アメリカのトランプ大統領は、イラン政府が反政府デモ参加者800人以上の処刑を中止したことに対して「敬意を表する」と発言しました。この言葉は、軍事行動も辞さないとする従来の強硬な姿勢を若干軟化させたものでした。トランプ大統領は、自らの判断で処刑中止が決定に大きな影響を与えたとし、他国の説得によるものではないと強調しています。これに先立ち、ホワイトハウスのレビット報道官は処刑が続けば「重大な結果」をもたらすと警告し、軍事行動の可能性を排除していませんでした。イスラエルやサウジアラビア、カタールなどがイランへの攻撃自制を求めていたとの報道に対しても、トランプ大統領は影響を受けていないと述べました。

これは「批判型」に該当します。
イラン政府による800人以上の処刑中止は、一見すると人道的な決定のように見えますが、そもそもなぜそのような大量処刑が計画されていたのかという根本的な問題には目を向けなければなりません。

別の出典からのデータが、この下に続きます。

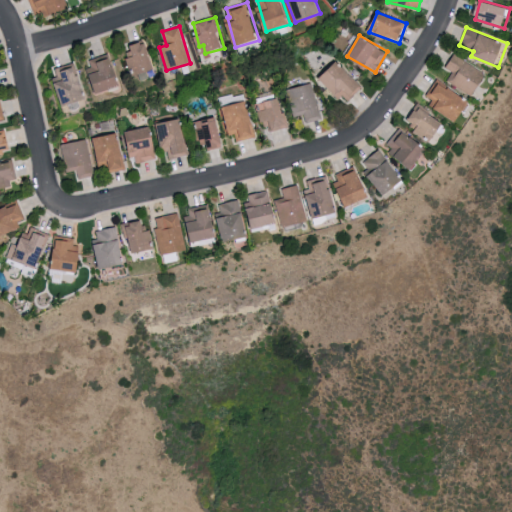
[(130,69),(135,67),(137,75),(155,69),(146,41),(131,46),(133,50),(124,52),(130,69)]
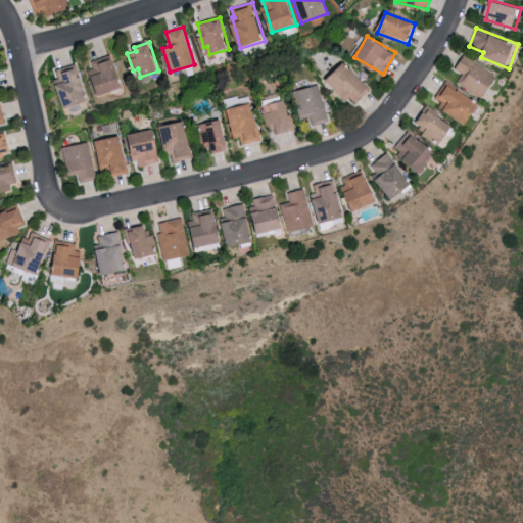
[(100,95),(124,87),(111,53),(88,61),(100,95)]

政治的抑圧が常態化しているイランでは、公的な司法制度や表現の自由が著しく欠如しています。このような国際的な非難を浴びる行為は、イラン政府の人権意識の欠如を露呈しています。現状改善のためには、まず国際社会が連携し、イランへの圧力を通じて透明性のある公正な法制度を促すことが必要です。また、国際的な監視団を派遣し、処刑や人権侵害の実態を明らかにすることも急務です。加えて、イラン国内の人権活動家や民主化運動を支援するための資源投入も検討されるべきです。このような努力がなければ、人権侵害は繰り返される可能性が高いのです。国家の無法状態が続く現状に対し、国際社会と共に揺るぎない価値観と正義を求める声を高めなければなりません。
ネットからのコメント
1、これは本心からの態度なのか、それとも外交的な駆け引きなのか、今までが異常とも思えるほどの強硬姿勢だったから、少し態度を軟化させたからといって、トランプさんの本質が変わったとは思えません。処刑の中止はもちろん歓迎ですが、それを理由に軍事圧力を緩めたり強めたりする判断が、個人の裁量で大きく揺れるのは不安です。
これで本当に落ち着くのか、まだ予断は許さない状況だと思います。中東情勢は言葉ひとつで動くほど単純ではなく、周囲の国々への影響も冷静に見ていく必要があると思います。
2、今世紀に入ってからアメリカはアフガニスタン、イラクとの戦争だけでなくウガンダ、ソマリア、リビア、シリアなどの様々な内戦に介入して、独裁政権や軍事政権を打倒している。しかし軍事作戦としては成功しても統治が成功したケースはない。このような国々に民主主義や普通選挙を押し付けても、民主主義の土台がないためすぐに力による統治に逆戻りして内戦状態になったり無政府状態になって国家の体を成していない国も多い。イランについても現政権の打倒に成功しても、国家の崩壊を招くだけなので介入しない方が賢明だと私は思います。
3、「力による外交」の成功を国内外にアピールし、軍事介入の瀬戸際で事態をコントロールしようとする政治的演出です。トランプ大統領の「敬意」という言葉は、単なる和解のサインではなく、「自分のルールに従うなら平和、そうでないなら破滅」という、トランプ流の冷徹な「ディール」です。
トランプ大統領が使う「敬意(Respect)」という言葉は、対等な関係へのリスペクトというよりは、「俺の引いたライン(警告)を越えなかった賢明さを認めてやるよ」という、極めて上位者的なニュアンスが含まれていると思います。この「敬意」は「従属への評価」であり、「継続的な服従」を前提としたものです。もしイラン政府の虐殺が確認されれば、「敬意に値しなくなった」として、瞬時に「手のひらを返す(攻撃に転じる)」布石です。イランにとって「一度譲歩したら、次も譲歩を迫られる」という蟻地獄のような外交の始まりを意味ています。
4、トランプさんは美談のように言いますが、どう考えてもアメリカが悪いと思います。核合意を一方的に離脱し、ソレイマニ司令官殺害テロ事件を犯し、主権国家イランの核関連施設を勝手に破壊したアメリカ。アメリカにだけは、宣戦布告もなくいつでも他国に領空侵犯して自由に空爆して破壊したり人を殺す事が、何か特権として国際的に認められているのでしょうか?